# Cadac Eazi Chef



## Chetty (Mar 23, 2007)

Is anyone else having the trouble with this model as I'm having?
Apart from the mess when cooking on the flame, After about ten uses the plastic baffle inside the centre pipe melts and causes the flame to go yellow and to cover everywhere in sooty deposits. This has just happened again for the second time and I have come to the conclusion this product is a load of rubbish. when I have spoken to the suppliers previously about this they sent me a replacement baffle, which I fitted but suggested it would be ok to use without the baffle, I have tried this tonight as the baffle has yet again melted and turned off in a hurry before the whole thing burst into flame. This BBQ is obviously not fit for purpose and I will be contacting the supplier asap.
Chetty


----------



## freelanderuk (Jan 30, 2009)

i would contact cadac ,

Sarah Honeywill
Customer Services
Cadac UK
0117 9866643

Sarah is most helpfull


----------



## wobby (May 1, 2005)

I have both the big and the small portable cadacs and they are great. What I don't understand from your post is the plastic baffle where is it fitted, I can't find a plastic baffle on mine.

Wobby


----------



## Zebedee (Oct 3, 2007)

wobby said:


> I can't find a plastic baffle on mine.
> Wobby


Nor can I. There ain't one, and mine works OK, like Wobby's. 
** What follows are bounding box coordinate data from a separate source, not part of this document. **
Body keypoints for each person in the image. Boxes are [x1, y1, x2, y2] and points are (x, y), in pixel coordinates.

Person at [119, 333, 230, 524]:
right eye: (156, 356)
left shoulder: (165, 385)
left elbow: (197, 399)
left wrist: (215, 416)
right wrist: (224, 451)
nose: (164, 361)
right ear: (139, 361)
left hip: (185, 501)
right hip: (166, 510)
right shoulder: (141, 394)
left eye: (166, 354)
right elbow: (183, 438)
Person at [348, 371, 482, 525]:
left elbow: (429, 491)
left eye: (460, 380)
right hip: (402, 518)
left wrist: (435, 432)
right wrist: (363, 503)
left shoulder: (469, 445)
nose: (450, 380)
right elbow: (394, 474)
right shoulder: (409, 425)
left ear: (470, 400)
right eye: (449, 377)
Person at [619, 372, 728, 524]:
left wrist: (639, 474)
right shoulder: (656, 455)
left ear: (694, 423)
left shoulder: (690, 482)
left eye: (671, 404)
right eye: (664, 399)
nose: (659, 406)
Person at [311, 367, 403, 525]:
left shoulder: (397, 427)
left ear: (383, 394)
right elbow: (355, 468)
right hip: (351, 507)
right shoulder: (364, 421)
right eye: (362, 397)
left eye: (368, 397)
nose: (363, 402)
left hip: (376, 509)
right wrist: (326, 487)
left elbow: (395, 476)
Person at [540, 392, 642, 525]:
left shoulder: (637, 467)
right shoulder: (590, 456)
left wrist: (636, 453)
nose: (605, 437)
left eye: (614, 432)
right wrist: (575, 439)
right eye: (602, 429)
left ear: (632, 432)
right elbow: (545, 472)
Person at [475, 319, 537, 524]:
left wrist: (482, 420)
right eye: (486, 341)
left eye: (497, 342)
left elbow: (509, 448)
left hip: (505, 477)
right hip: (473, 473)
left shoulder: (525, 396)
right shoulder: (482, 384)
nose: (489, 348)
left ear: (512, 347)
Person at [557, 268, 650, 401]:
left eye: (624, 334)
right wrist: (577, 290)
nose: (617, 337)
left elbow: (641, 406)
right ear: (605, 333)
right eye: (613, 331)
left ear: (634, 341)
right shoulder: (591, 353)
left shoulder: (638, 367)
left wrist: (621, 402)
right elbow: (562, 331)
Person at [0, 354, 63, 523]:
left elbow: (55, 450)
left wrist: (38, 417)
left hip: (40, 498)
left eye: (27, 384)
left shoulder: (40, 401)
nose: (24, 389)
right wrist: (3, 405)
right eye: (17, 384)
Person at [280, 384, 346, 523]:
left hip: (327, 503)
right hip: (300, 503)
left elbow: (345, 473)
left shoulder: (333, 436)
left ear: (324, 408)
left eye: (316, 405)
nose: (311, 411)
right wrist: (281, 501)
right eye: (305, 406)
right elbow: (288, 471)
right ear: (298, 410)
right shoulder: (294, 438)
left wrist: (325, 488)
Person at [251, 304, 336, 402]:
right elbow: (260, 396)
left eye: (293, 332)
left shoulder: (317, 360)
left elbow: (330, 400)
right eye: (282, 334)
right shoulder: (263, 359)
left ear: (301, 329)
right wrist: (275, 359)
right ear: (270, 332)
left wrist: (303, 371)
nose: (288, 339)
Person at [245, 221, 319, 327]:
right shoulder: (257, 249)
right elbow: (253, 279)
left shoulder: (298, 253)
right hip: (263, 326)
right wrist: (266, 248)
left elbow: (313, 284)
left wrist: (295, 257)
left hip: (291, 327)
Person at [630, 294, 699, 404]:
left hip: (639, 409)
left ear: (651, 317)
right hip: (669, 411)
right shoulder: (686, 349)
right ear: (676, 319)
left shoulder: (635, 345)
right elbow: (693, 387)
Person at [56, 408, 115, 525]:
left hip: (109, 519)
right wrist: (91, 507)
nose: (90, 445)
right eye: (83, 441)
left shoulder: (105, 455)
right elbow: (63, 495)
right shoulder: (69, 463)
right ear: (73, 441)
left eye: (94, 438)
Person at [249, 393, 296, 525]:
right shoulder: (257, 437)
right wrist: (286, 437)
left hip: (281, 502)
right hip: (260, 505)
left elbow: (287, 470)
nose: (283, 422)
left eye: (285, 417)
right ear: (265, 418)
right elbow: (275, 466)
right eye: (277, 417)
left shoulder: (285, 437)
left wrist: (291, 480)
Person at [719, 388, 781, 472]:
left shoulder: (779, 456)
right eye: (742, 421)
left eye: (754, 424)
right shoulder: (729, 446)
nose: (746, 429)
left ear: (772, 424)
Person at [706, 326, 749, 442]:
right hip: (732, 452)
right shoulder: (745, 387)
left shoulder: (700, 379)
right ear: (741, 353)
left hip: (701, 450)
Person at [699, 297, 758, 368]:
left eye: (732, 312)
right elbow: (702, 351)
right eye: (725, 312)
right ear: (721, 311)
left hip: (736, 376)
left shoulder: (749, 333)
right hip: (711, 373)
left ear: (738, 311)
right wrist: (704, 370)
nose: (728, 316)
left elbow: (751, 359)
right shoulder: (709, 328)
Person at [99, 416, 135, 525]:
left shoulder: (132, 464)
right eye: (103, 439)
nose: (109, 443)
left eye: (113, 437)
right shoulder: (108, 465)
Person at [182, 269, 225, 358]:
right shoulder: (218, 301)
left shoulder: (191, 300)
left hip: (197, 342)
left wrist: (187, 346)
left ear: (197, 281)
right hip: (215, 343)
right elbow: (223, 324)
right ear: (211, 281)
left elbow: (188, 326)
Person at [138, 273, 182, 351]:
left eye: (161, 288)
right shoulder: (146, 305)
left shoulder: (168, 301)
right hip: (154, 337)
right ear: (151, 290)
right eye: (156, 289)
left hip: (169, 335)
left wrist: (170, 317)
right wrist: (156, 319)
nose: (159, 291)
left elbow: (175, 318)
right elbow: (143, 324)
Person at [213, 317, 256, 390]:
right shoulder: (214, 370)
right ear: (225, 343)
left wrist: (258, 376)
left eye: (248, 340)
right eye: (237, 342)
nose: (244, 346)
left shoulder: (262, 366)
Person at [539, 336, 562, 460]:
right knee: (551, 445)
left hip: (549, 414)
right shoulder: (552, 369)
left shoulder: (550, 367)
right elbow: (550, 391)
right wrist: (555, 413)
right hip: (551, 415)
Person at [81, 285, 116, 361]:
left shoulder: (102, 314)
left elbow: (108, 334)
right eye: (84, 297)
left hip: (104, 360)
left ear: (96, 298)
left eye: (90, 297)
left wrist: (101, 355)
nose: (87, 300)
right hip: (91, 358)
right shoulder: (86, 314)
Chuck what's left of the plastic bit away and just use it without. :roll:

Dave


----------



## Chetty (Mar 23, 2007)

*Cadac Easi-Chef*

Well, if you have the same model as mine and it is working ok then you wouldn't be aware of the baffle as I wasn't until it failed. If you are lucky enough to have a different model then well done to you as other models don't have a baffle fitted. Let's face it who in their right mind fits a plastic component in line with a gas flame.
Chetty


----------



## wobby (May 1, 2005)

I hear / see what your saying just can't understand why yours is so different to ours. Can you post a photo as I was a gas engineer and may be able to shed some light on things. Can you discribe the plastic part that is melting.

Wobby


----------